======== Excerpted records

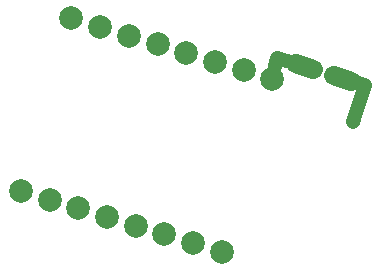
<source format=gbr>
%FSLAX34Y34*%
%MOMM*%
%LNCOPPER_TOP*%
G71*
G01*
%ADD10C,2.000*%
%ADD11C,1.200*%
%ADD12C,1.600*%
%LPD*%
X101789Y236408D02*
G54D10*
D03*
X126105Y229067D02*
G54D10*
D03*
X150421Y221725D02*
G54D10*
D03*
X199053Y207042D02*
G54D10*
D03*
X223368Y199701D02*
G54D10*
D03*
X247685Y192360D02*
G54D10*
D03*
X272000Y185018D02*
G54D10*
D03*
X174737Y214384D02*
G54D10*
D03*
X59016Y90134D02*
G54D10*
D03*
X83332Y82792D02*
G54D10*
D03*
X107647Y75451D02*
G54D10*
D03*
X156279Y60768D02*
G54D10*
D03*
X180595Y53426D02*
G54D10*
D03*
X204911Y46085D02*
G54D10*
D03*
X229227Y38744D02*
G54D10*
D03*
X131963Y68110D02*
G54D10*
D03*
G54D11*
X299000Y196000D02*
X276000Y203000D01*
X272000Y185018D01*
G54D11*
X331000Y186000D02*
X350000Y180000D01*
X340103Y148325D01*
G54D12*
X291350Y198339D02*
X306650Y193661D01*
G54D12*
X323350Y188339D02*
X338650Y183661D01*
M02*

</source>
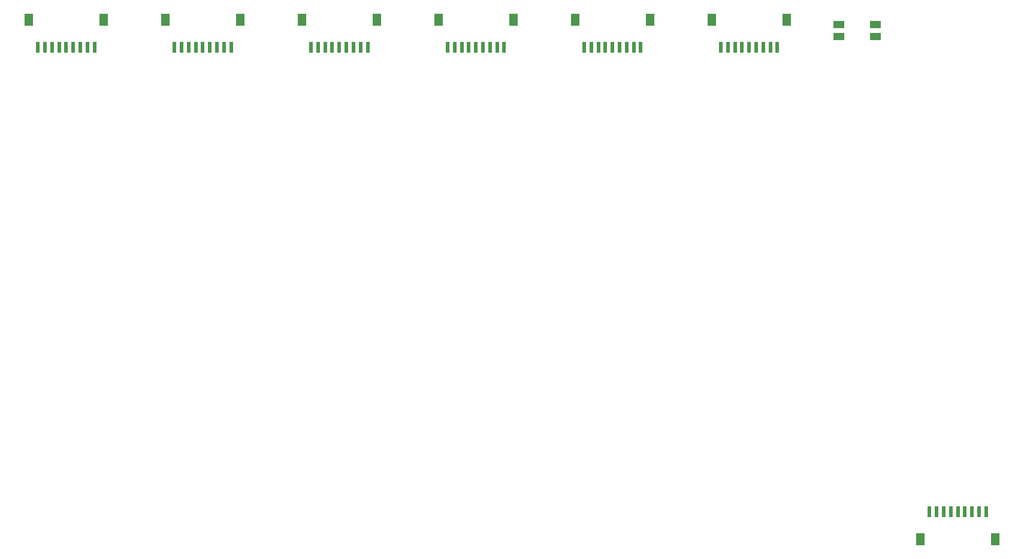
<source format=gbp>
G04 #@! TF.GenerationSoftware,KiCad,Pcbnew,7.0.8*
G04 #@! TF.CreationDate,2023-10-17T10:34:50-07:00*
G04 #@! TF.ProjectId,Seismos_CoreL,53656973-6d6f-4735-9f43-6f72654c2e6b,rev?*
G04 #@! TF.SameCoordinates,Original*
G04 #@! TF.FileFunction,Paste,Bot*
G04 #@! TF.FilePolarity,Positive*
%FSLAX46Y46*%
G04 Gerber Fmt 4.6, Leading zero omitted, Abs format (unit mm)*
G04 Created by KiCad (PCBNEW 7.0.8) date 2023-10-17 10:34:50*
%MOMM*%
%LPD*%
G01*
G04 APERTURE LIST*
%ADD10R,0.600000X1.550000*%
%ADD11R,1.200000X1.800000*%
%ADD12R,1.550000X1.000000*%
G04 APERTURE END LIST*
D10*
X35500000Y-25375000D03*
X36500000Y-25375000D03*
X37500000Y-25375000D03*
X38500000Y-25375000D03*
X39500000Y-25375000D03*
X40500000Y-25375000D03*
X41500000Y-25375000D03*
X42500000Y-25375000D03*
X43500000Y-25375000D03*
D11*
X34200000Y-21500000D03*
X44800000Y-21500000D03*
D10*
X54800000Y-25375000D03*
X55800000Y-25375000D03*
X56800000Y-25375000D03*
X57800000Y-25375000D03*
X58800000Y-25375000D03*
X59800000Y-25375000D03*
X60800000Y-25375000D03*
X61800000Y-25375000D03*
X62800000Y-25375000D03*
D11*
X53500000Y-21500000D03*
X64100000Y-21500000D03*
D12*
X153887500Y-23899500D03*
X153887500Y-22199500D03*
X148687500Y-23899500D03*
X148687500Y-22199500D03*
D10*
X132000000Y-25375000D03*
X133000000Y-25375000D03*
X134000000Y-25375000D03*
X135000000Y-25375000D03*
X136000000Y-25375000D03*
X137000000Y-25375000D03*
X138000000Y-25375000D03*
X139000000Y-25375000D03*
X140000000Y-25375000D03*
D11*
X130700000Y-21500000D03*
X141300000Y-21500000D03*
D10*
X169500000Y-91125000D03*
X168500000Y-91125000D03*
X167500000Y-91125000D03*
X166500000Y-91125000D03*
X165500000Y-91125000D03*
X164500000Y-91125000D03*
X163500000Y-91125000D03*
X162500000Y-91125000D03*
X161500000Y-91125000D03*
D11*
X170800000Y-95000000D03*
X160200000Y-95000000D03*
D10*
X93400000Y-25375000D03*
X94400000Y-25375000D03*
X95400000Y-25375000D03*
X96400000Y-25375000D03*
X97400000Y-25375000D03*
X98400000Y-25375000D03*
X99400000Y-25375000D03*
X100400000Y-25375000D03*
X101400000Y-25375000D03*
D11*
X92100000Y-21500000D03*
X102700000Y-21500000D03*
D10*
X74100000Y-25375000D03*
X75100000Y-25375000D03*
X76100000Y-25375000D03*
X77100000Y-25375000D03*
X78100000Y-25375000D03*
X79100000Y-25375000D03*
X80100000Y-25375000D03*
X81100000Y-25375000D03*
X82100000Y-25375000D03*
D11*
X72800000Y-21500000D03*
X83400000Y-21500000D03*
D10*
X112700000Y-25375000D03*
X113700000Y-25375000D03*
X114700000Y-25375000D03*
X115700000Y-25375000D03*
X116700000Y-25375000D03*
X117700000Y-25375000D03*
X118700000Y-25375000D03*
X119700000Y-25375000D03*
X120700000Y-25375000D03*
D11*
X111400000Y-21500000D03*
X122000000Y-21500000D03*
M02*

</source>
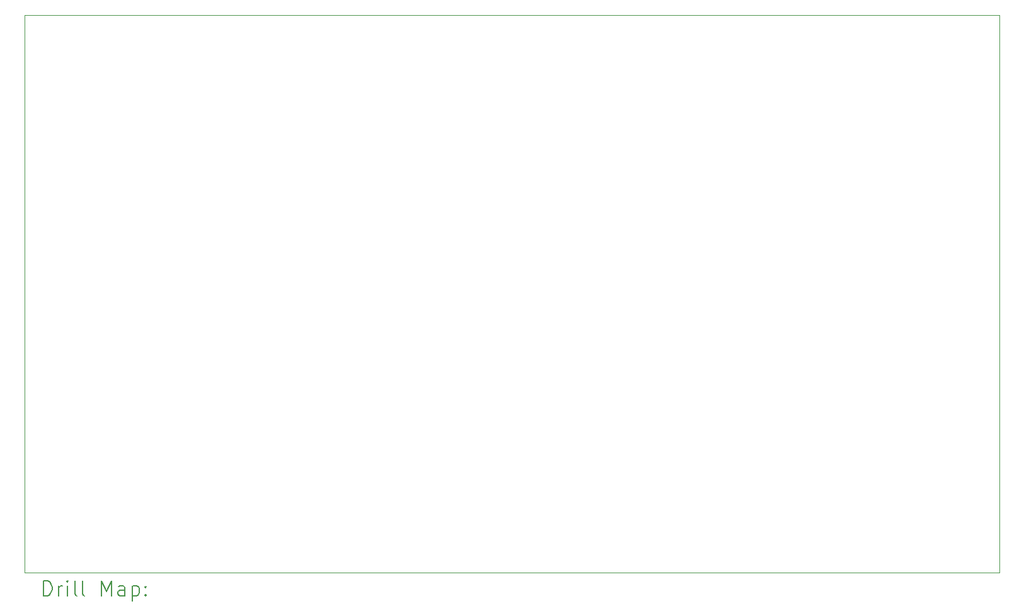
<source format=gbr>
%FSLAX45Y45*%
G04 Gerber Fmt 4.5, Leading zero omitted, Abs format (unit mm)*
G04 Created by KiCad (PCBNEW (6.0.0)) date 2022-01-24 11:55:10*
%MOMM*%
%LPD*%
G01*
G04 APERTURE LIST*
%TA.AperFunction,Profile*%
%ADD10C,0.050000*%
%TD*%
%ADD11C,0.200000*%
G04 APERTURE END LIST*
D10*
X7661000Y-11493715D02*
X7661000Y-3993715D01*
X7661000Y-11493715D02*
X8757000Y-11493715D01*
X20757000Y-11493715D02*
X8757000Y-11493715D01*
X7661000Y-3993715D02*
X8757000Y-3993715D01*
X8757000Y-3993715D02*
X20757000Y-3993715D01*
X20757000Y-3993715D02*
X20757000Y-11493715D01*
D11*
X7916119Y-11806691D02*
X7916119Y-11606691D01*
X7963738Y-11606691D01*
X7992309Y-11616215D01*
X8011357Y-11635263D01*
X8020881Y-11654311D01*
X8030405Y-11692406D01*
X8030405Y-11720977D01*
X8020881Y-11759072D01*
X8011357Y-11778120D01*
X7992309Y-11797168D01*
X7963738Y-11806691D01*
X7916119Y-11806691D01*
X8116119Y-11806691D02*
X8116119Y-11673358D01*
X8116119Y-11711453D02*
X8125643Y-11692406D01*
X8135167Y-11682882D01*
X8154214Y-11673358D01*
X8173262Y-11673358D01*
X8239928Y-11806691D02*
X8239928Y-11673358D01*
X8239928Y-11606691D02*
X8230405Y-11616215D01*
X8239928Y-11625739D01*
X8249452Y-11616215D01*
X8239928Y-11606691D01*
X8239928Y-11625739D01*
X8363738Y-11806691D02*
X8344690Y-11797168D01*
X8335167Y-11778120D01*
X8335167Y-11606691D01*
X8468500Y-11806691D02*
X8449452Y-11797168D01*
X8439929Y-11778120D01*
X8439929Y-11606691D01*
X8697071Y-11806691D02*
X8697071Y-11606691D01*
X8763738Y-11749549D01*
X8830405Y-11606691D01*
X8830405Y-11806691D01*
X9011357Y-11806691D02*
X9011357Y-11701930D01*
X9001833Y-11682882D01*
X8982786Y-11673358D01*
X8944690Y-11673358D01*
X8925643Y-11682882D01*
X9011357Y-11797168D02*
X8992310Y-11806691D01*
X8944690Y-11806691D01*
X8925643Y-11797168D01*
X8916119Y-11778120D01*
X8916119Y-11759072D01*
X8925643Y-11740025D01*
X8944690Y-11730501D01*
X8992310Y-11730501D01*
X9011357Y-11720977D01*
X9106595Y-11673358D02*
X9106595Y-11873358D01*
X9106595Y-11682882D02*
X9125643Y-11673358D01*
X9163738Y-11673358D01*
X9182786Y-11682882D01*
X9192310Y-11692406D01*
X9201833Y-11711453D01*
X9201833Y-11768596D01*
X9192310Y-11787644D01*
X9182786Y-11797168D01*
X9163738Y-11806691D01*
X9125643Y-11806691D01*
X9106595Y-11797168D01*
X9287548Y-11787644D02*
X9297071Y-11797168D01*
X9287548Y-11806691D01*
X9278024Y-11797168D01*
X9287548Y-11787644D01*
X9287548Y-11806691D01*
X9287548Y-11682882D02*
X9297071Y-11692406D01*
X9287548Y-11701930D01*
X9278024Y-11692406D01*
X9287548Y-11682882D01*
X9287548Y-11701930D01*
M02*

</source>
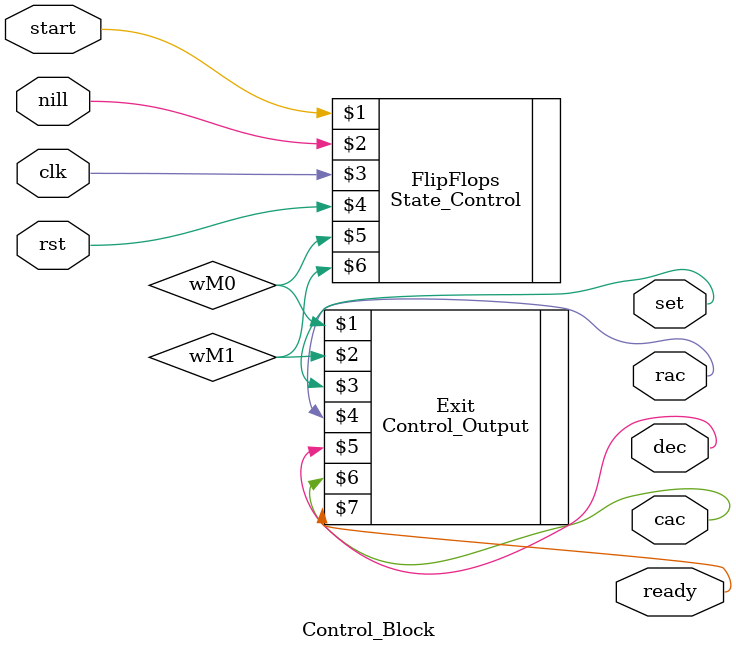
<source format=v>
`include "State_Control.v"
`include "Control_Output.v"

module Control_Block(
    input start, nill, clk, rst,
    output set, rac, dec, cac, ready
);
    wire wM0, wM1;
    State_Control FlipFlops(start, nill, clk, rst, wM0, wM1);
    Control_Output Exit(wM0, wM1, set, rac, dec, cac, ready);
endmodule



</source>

================

- [Task statement]
Only one part of the material above is to be transcribed, namely the lines starting with the line that has "X95400000Y-25375000D03*" and going on through the line that has "X120700000Y-25375000D03*", exactly as they stand.

- [Final answer]
X95400000Y-25375000D03*
X96400000Y-25375000D03*
X97400000Y-25375000D03*
X98400000Y-25375000D03*
X99400000Y-25375000D03*
X100400000Y-25375000D03*
X101400000Y-25375000D03*
D11*
X92100000Y-21500000D03*
X102700000Y-21500000D03*
D10*
X74100000Y-25375000D03*
X75100000Y-25375000D03*
X76100000Y-25375000D03*
X77100000Y-25375000D03*
X78100000Y-25375000D03*
X79100000Y-25375000D03*
X80100000Y-25375000D03*
X81100000Y-25375000D03*
X82100000Y-25375000D03*
D11*
X72800000Y-21500000D03*
X83400000Y-21500000D03*
D10*
X112700000Y-25375000D03*
X113700000Y-25375000D03*
X114700000Y-25375000D03*
X115700000Y-25375000D03*
X116700000Y-25375000D03*
X117700000Y-25375000D03*
X118700000Y-25375000D03*
X119700000Y-25375000D03*
X120700000Y-25375000D03*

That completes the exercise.